When winning means a few hundredths of a second, nothing is too small to be ignored.
I’ve talked a lot about energy and the importance of using it as efficiently as possible in racing. Gasoline provides a certain amount of stored (a.k.a. potential) energy. Everyone gets the same amount of energy. Winning lies in part in how efficiently you can transform the potential energy of the gasoline into kinetic energy (also known as speed).
We’ve talked about friction – anywhere two moving parts touch, you have to use some of the energy from the gasoline to overcome their resistance to rubbing past each other. Friction robs a car of speed.
There’s another way energy is used up: Deformation. Also known colloquially as “Squishing”. Take a gander at the video below.
This is a common example we use in physics classes to illustrate the conversion of energy from gravitational potential energy (energy of position) to kinetic energy (energy of motion). The ball starts out still, but raised to some height. Its energy it entirely potential. As it falls, it loses potential energy and gains kinetic energy.
If the world were perfect (a phrase that should raise a red flag), the ball would return to it’s original height. All of the kinetic energy would be converted back into potential energy. Hopefully, you noticed that it didn’t. Run the video one more time and look at the overlay (the yellow circle) as the ball hits the floor. I wanted to emphasize what happens when the ball hits the floor.
It squishes. Deforms. Whatever. It changes shape.
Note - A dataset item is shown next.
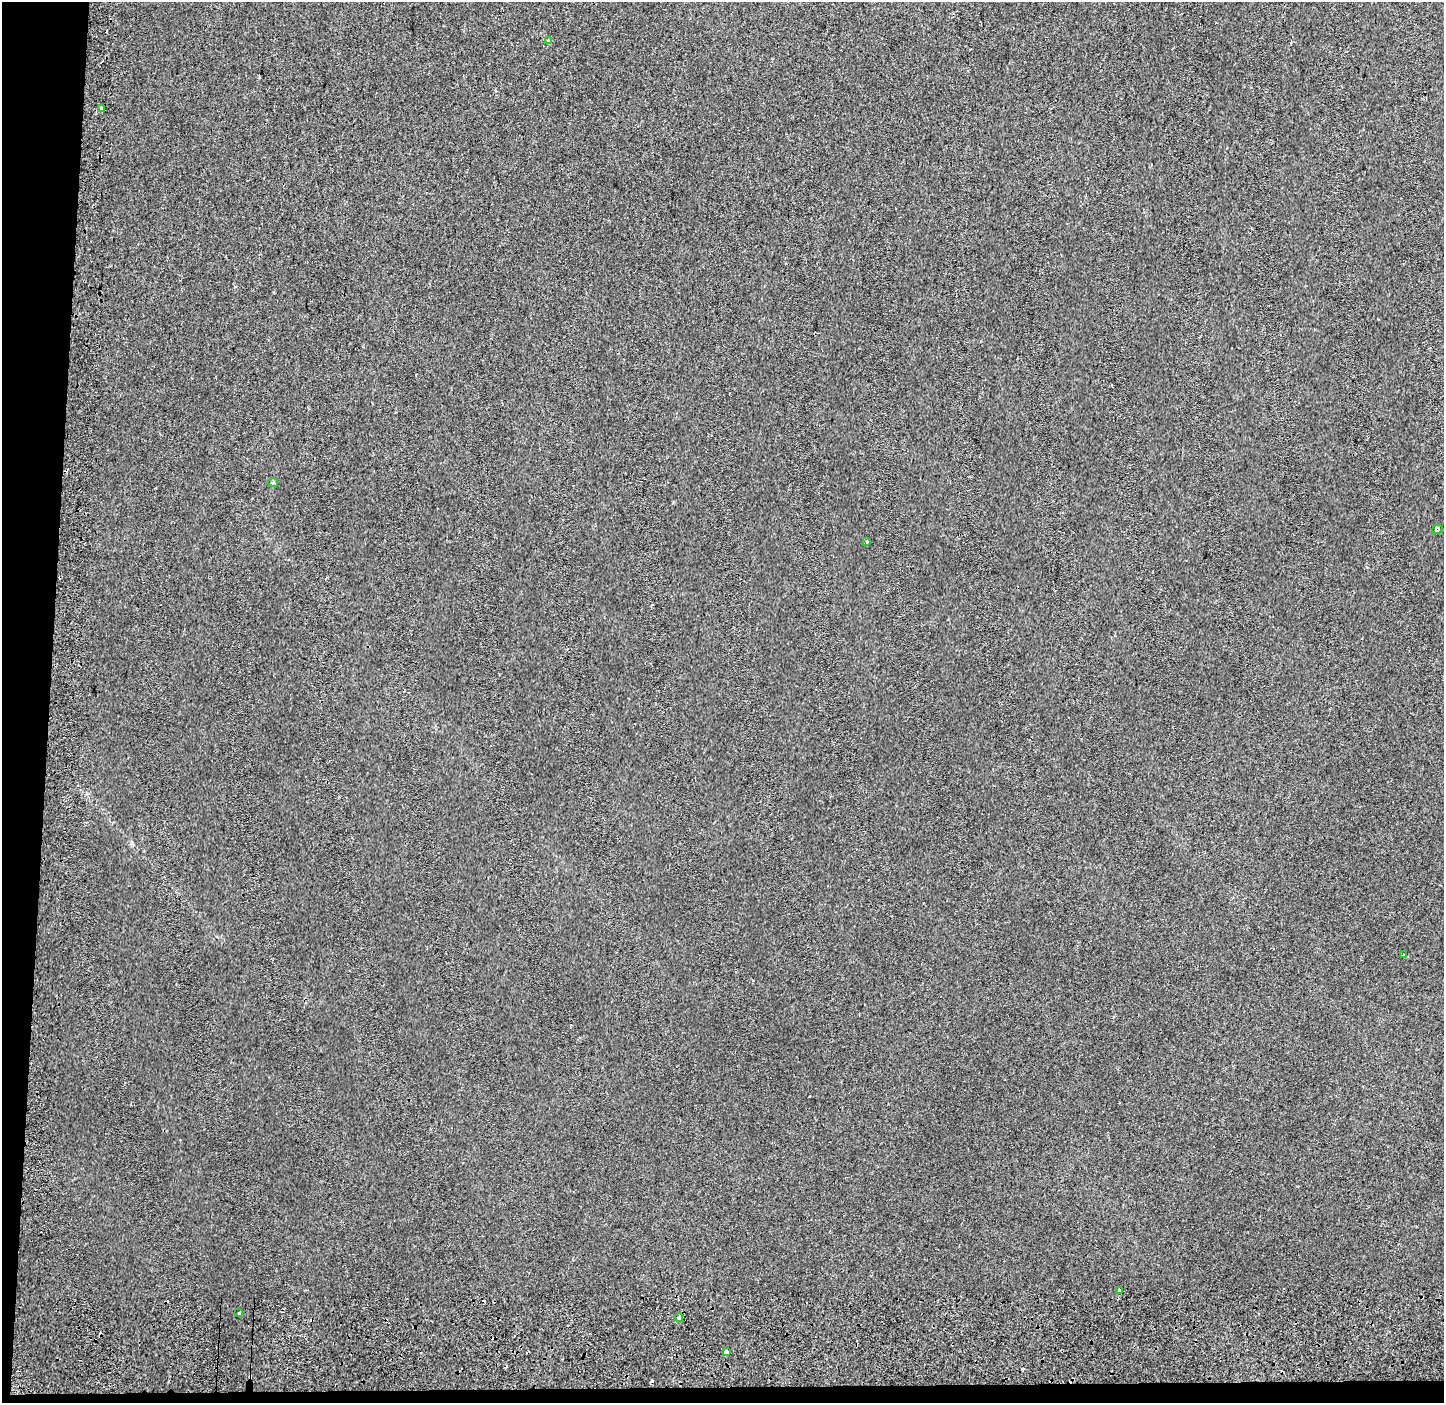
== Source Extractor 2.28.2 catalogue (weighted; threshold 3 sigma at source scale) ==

Changing shape requires energy. That energy can’t be converted back into potential energy, which is why the ball doesn’t bounce back to its original height. (Note that there are other places where we lose energy. For example, the ‘plonk’ sound when the ball hits the floor takes energy to create, too.)
In some cases, the fact that it takes energy to deform something is good. For example, some areas of a car are designed to crumple more easily than others so that the energy of the moving car is used to smush the car and not transferred to the people inside. These are cleverly called “crumple zones”.
In other cases, deformation is not such a good thing. And one place where deformation happens a lot is in the tires of a car. Look at a tire lying on the ground. It’s round. When you put that tire on the car, the weight of the car deforms the tire, creating a flat spot – a deformation. I’ve embedded a video below from Goodyear – it’s part of their modeling package for simulations and it shows how the tires continuously deform as the car moves.
Every time the tire deforms upon hitting the ground, then springs back, you lose energy.
This is called rolling resistance. The United States Department of Energy estimates that 5% to 15% of the energy contained in the gasoline goes to overcoming rolling resistance in passenger cars. In big trucks, that number can be as high as 15% – 30% because the tires are wider and there are a lot more of them.
To put this in perspective: If you lose 20% of your energy to rolling resistance, that means that one out of every five fill-ups is used entirely to overcome the rolling resistance of the tires. (Side note: Once you consider all the friction, all the rolling resistance, the energy used by cooling units, only 12%-20% of the energy contained in the fuel is used to actually make a passenger car move.
If you go to a tire store (as I did recently, thank you potholes), you’ll find advertising displays that talk about low rolling resistance tires. The grab in these ads is that low rolling resistance tires save you money by decreasing the amount of energy lost to the tires.
This is actually a thing. They run tests and studies to prove that it is true. Now, of course, this only works if you keep your tires properly inflated. Underinflated tires on a car deform a lot more than properly inflated tires. You can verify this for yourself. As you let the air out of a ball and measure how far it bounces back after dropping it, the more underinflated it is, the lower that bounce-back will be.
Ideally, Goodyear would provide tires with exceptionally low rolling resistance; however, rolling resistance is linked to other parameters. A harder tire doesn’t deform as easily, so it will have lower rolling resistance; however, we also know that harder tires don’t wear much and don’t offer a lot of grip. Softer squishy tires give good grip – but have have higher rolling resistance.
Goodyear (and every other tire manufacturer) does research to find ways to decrease rolling resistance without sacrificing grip. A lot of their work is on the tread compounds. Tread compounds are super top-secret recipes with a huge number of ingredients that include everything from rubber to carbon and/or silica nanoparticles.
Now in NASCAR, all teams get the same tires – and teams are not allowed to make any changes to the tires – at all. So although the tires do affect the fuel mileage, every team gets the same equipment. If Goodyear comes up with a way to make a lower rolling resistance tire, everyone on track benefits.
Small Effects Add Up
You may be thinking that we’re talking pretty small numbers. We are, but they accumulate. If there’s something you can do that save you a penny every mile and you drive 50,000 miles a year, that’s $500. On a larger scale, research indicates that reducing the rolling resistance by 10% would increase fuel mileage by 1%. That’s tiny, right? Well, in 2014, the U.S. used 136.78 billion gallons of gasoline. Decreasing that by 1% saves over a billion gallons of gas. Little things add up – as I keep telling my husband when he doesn’t turn off the light when he leaves the room.